■ Source extract ■
## Situational Pitching Behavior ##

# Imports and data Query #
For this project I will be using data from the entirety of the 2017 regular season. This query takes a very long time to run and should only be run if the user does not have access to final_pitching_data.csv

In [None]:
from pybaseball import statcast
import pandas as pd
import matplotlib.pyplot as plt
from pybaseball import playerid_lookup

In [None]:
# query - very large, only run if no exisiting data csv
data = statcast(start_dt='2017-04-01', end_dt='2017-10-01')

Read from the csv into a dataframe

In [None]:
# read query data to a csv is necessary, otherwise grab from csv
# data.to_csv("final_pitching_data.csv")
data = pd.read_csv("final_pitching_data.csv")

Collected data entries
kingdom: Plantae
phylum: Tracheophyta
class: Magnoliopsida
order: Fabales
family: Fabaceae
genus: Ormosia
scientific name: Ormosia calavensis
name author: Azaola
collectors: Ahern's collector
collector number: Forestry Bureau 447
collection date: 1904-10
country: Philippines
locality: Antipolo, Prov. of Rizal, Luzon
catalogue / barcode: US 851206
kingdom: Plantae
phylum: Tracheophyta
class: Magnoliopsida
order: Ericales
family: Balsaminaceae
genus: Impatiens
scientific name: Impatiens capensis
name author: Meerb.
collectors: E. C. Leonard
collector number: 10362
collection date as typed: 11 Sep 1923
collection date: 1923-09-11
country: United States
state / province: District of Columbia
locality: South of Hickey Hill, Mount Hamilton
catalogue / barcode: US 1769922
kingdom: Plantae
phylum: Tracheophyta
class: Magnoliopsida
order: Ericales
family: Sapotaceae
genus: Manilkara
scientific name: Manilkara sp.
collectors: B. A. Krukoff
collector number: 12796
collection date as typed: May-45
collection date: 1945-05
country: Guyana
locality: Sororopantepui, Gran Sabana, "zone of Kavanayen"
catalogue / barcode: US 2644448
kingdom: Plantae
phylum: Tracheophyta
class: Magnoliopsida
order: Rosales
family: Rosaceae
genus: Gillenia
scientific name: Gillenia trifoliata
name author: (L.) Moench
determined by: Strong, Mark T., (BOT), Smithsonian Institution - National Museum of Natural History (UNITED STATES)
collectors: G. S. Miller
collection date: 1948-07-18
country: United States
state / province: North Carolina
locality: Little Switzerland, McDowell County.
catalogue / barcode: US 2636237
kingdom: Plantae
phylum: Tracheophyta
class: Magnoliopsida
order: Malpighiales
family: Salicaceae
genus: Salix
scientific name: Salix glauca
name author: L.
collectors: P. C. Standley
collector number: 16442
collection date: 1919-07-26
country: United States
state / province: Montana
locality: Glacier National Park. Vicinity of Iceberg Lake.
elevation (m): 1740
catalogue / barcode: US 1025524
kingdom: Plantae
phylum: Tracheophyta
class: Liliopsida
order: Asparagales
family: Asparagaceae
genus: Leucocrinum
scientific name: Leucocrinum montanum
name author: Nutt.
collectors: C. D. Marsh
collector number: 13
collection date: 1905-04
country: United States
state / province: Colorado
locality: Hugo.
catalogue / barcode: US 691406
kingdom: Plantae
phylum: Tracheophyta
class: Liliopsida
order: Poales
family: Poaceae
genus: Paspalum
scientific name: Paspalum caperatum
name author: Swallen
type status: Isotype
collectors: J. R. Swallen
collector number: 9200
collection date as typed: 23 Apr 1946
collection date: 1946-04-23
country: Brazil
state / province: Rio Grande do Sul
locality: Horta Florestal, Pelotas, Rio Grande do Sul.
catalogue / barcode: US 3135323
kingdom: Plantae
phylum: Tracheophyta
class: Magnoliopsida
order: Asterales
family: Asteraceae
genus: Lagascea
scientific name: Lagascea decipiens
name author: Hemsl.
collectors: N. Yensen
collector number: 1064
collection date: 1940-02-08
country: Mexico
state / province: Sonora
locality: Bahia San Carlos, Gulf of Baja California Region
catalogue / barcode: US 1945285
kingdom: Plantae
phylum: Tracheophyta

■ Exercise directions ■
According to the pitching notebook, which file makes it unnecessary to run the long query? This listing is drawn from a source separate from the pitching notebook.

■ Solution for this task ■
final_pitching_data.csv